Il mio nuovo telefono sei tu

Quando ho lasciato Treviso per Ravenna non avevo bagaglio oltre a quel paio di felpe che puoi vedere in quel paio di foto di allora. Vivere l’adolescenza in un mondo analogico ci ha messi al riparo da molti imbarazzi.
Poi con gli anni come l’ANPI mi sono conquistato spazi più ampi;
con i traslochi in nuovi stabili, una parvenza di stabilità;
e infine, come quando esageri con la birra, una serie di bisogni (sogni appaiati, fino alla prima lavatrice).

Mi rassicurava avere il pezzo di ricambio per il computer rotto, la spezia giusta per il piatto sbagliato, l’attrezzo adatto a sturare i tubi smontare l’auto imbiancare il muro. E una scala vuoi non averla? Metti che. E i libri mi raccomando.

Non so quando sia arrivata la voglia di partire, e nemmeno perché, ma all’improvviso tutti quegli oggetti sono diventati ingombranti. Più me ne sbarazzavo – via quelle felpe sgualcite – più sentivo la vita tornare a galla – via la collezione di Aelle – come quando una donna si taglia i capelli – via le edizioni da 50 euro de il Manifesto – ma come quando se ne taglia davvero tanti.
O come quando cambia telefono lasciando gli amanti nel vecchio.
Il decimo comandamento degli indiani d’America: «Gioisci nel viaggio della vita senza lasciare orme».

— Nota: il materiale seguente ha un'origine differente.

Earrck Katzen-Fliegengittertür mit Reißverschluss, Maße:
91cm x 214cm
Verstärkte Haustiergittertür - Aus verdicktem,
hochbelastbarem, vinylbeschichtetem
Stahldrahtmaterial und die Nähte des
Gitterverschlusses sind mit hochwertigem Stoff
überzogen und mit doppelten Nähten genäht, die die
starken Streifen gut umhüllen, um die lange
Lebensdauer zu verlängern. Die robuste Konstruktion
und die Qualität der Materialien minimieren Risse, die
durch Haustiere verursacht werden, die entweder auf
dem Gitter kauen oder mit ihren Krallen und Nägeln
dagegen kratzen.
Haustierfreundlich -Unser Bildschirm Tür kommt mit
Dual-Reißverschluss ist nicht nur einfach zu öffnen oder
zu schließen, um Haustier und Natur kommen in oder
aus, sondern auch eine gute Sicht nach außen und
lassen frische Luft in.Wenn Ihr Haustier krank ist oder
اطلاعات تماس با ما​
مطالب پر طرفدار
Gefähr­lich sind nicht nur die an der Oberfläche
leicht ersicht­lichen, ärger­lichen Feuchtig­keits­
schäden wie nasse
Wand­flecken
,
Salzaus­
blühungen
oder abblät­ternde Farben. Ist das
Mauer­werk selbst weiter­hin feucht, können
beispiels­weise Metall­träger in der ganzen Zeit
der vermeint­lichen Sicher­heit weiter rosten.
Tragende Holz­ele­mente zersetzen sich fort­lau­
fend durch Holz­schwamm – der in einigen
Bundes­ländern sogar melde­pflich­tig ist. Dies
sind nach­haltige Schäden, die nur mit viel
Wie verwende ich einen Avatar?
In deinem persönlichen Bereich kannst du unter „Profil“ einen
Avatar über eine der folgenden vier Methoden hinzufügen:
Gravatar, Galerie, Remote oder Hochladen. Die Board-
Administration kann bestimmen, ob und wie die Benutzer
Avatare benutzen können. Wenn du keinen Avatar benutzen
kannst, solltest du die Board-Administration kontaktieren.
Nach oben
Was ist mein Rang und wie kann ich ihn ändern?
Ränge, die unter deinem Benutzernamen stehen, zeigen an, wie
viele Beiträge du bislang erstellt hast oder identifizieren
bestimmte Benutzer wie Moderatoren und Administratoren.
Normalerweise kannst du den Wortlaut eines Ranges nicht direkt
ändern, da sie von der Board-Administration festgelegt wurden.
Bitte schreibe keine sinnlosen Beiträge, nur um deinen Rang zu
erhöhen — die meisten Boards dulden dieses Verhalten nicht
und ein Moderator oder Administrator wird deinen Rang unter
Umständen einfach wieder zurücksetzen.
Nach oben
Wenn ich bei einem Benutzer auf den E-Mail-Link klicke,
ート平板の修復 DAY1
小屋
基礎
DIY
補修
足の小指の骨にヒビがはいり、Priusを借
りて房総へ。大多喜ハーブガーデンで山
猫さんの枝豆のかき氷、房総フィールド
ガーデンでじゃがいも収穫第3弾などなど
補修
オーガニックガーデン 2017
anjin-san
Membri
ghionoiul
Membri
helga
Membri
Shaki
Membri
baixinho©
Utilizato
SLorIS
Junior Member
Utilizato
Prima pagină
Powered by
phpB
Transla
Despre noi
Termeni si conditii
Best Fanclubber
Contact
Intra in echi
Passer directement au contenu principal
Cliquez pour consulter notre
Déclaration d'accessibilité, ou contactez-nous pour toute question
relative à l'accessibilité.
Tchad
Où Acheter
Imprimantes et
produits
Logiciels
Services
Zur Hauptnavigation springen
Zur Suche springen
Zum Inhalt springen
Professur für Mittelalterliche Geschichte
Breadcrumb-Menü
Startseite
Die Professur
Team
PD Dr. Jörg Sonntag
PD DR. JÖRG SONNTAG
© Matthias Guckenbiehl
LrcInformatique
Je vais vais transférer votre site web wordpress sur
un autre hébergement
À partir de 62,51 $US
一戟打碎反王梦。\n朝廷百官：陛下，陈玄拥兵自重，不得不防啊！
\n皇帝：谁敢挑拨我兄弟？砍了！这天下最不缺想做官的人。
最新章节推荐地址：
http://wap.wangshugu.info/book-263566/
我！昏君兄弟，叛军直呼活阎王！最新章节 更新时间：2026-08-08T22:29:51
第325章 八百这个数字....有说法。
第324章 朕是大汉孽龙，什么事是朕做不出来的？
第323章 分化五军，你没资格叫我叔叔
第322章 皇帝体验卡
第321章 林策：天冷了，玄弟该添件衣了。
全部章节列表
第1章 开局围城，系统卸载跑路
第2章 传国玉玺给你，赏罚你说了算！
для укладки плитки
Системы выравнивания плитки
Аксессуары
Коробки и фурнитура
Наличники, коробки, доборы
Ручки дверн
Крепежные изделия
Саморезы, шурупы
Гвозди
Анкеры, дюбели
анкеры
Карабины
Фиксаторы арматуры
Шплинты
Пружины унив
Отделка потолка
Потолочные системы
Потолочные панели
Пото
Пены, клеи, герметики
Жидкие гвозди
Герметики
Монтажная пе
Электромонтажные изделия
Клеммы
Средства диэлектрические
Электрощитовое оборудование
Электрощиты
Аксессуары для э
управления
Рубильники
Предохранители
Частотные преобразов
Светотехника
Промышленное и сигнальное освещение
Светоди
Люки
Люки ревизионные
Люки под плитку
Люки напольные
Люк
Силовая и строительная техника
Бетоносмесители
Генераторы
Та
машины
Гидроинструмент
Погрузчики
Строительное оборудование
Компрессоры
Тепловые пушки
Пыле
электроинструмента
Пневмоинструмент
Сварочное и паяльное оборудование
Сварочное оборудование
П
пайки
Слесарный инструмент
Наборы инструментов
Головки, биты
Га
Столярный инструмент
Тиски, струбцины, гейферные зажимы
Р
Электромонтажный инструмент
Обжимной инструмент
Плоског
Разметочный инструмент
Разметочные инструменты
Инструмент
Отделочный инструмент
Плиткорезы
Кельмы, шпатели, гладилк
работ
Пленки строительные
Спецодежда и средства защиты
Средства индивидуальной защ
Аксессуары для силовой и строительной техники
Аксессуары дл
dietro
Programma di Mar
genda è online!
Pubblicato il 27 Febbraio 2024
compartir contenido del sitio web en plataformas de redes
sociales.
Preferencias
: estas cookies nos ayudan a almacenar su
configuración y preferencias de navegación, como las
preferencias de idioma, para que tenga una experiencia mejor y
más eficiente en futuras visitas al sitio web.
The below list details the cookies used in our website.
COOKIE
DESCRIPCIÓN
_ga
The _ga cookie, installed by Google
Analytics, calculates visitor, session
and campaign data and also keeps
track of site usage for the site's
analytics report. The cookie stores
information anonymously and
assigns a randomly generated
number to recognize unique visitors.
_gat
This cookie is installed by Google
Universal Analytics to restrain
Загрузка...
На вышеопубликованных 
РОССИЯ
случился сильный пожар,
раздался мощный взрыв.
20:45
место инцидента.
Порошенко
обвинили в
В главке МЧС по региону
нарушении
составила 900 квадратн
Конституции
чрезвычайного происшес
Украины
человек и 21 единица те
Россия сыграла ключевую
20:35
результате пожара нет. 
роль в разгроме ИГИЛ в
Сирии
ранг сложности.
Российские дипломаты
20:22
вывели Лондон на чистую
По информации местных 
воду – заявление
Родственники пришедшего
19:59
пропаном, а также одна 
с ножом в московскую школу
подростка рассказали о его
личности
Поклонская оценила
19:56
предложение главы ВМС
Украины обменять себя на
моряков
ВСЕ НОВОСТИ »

Nei trenta metri quadri parigini c’è spazio per tutto quel che occorre, incluso un angolo vuoto. Guardo i vide-grenier con lo stesso entusiasmo con cui guarderei una discarica.
In quelle due vecchie foto mi vedo estraneo, un lontano parente.

Ma niente di te è finito nel bidone,
e nel lavandino nemmeno un capello,
nemmeno un’onda tra quelle che ci hanno travolti sul lungo Senna.
Lo so che prima o poi la memoria ci tradirà, e spero solo lei. Litigheremo sulle versioni dei fatti e rideremo della scarsa importanza che ha la verità. Leggeremo la corrispondenza tra Sartre e Simone de Beauvoir credendola nostra – che belle lettere che ci scrivevamo, amore. Daremo nomi nuovi ai vecchi gatti.
Non so il tuo numero di piede, non so il tuo numero di taglia, non so neanche quello del tuo telefono. Non mi ero mai accorto ti mancasse un dente, qualche rotella sì. Sei mattina anche di sera.

Ma poi sai, finiti i giochi di parole, chi è rimasto intatto ha ben poco da raccontare e io adoro averti all’orecchio. Finire il vino. Fare mattino di te.